Input prices not likely to decline in coming year

Published 12:40 pm Tuesday, December 27, 2022

High prices for fuel, feed and fertilizer challenged producers in 2022, and they’re not likely to come down anytime soon.

“Fertilizer prices obviously have gone up and have gone up tremendously,” said Gary Schnitkey, extension farm management specialist with the University of Illinois.

Fertilizer prices really started increasing in the fall of 2021, and there are a lot of factors contributing to that, he said during the latest “DairyLivestream” webinar.

One of the big factors right now and one that’s likely to keep those prices from retreating is the Russia-Ukraine conflict, he said.

“Russia happens to be a major producer of nitrogen as well as natural gas,” he said.

Natural gas is used to produce ammonia, an important base for nitrogen fertilizers.

Russia’s natural gas goes to Europe, which faces much higher natural gas prices, he said.

“So their nitrogen fertilizer sector is really, really facing difficulty … potash and phosphate as well,” he said.

A lot of those inputs are moving out of Russia, but there are still sanctions on Russia. In addition, the Russia-Ukraine conflict has made supply chains much more difficult to manage, he said.

“As a result, we see these … high fertilizer prices stubbornly high. And I really do not see those coming down into the spring,” he said.
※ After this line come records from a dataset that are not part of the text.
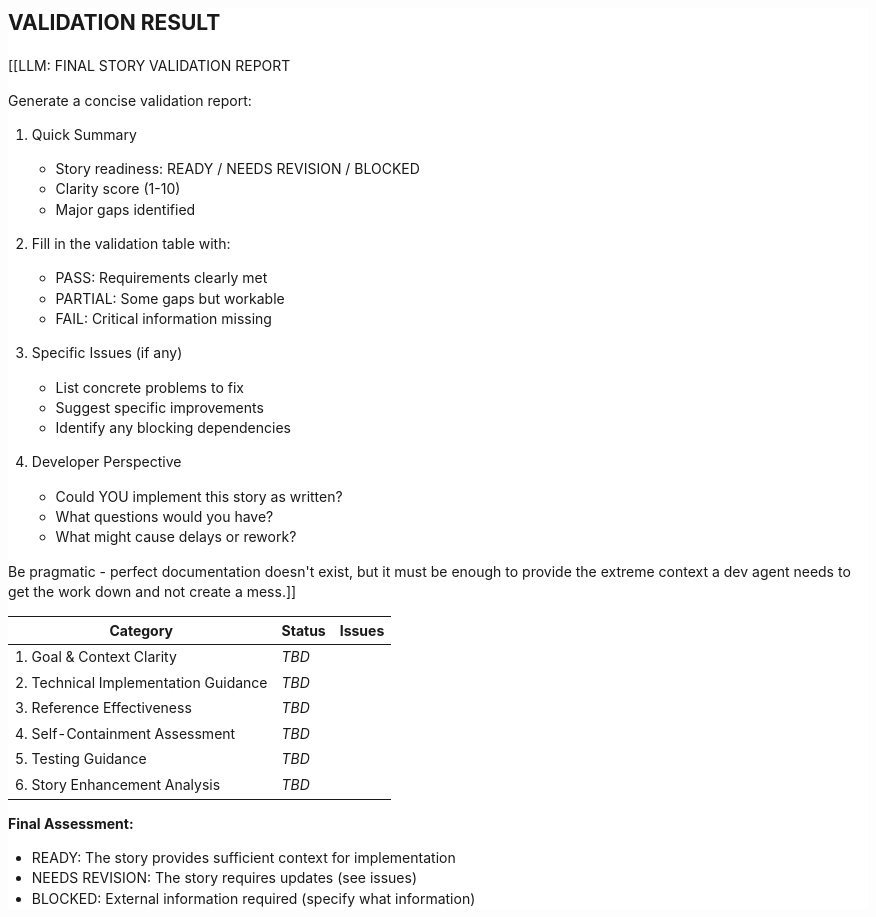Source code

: ## VALIDATION RESULT

[[LLM: FINAL STORY VALIDATION REPORT

Generate a concise validation report:

1. Quick Summary
   - Story readiness: READY / NEEDS REVISION / BLOCKED
   - Clarity score (1-10)
   - Major gaps identified

2. Fill in the validation table with:
   - PASS: Requirements clearly met
   - PARTIAL: Some gaps but workable
   - FAIL: Critical information missing

3. Specific Issues (if any)
   - List concrete problems to fix
   - Suggest specific improvements
   - Identify any blocking dependencies

4. Developer Perspective
   - Could YOU implement this story as written?
   - What questions would you have?
   - What might cause delays or rework?

Be pragmatic - perfect documentation doesn't exist, but it must be enough to provide the extreme context a dev agent needs to get the work down and not create a mess.]]

| Category                             | Status | Issues |
| ------------------------------------ | ------ | ------ |
| 1. Goal & Context Clarity            | _TBD_  |        |
| 2. Technical Implementation Guidance | _TBD_  |        |
| 3. Reference Effectiveness           | _TBD_  |        |
| 4. Self-Containment Assessment       | _TBD_  |        |
| 5. Testing Guidance                  | _TBD_  |        |
| 6. Story Enhancement Analysis        | _TBD_  |        |

**Final Assessment:**

- READY: The story provides sufficient context for implementation
- NEEDS REVISION: The story requires updates (see issues)
- BLOCKED: External information required (specify what information)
The fertilizer price forecast is based on the Russia-Ukraine war not being settled but not getting worse. Fertilizer prices could go up if there’s any sort of supply chain issues associated with natural gas or anything else, he said.

“So we’re still living in this very volatile time,” he said.

The one thing that could cause them to come down is the price of corn and soybeans because they’re highly correlated with fertilizer prices. But prices for corn and soybeans — important feedstuffs — aren’t expected to decline in the near term, he said.

So moving into the spring there’s probably no relief, and fertilizer prices will be stuck at stubbornly high levels, he said.

The longer term outlook for corn and soybean prices is for some downward pressure. Cash prices for corn right now are in the $6.80-a-bushel range. Those prices are projected to decline to $5.60 to $5.80 next fall. Soybeans would have a similar pattern, he said.

Those projections are based on normal soybean yields. But if Brazil and Argentina plant more soybean acres and have normal yield or above and the U.S. doesn’t have a drought, soybean prices could go much lower by next fall, he said.

Soybean prices are currently about $14.50 a bushel.

But unless the U.S. has tremendous corn and soybean yields or there’s some sort of good yield some place, there probably won’t be much of a decrease in prices, he said.

“So it’s weather, and that will be determining those corn and soybean prices,” he said.

Fuel prices, particularly for diesel, are also high. That’s a refining issue and a demand issue, he said.

“There might be more backing off of fuel (prices), but I wouldn’t bet on it either,” he said.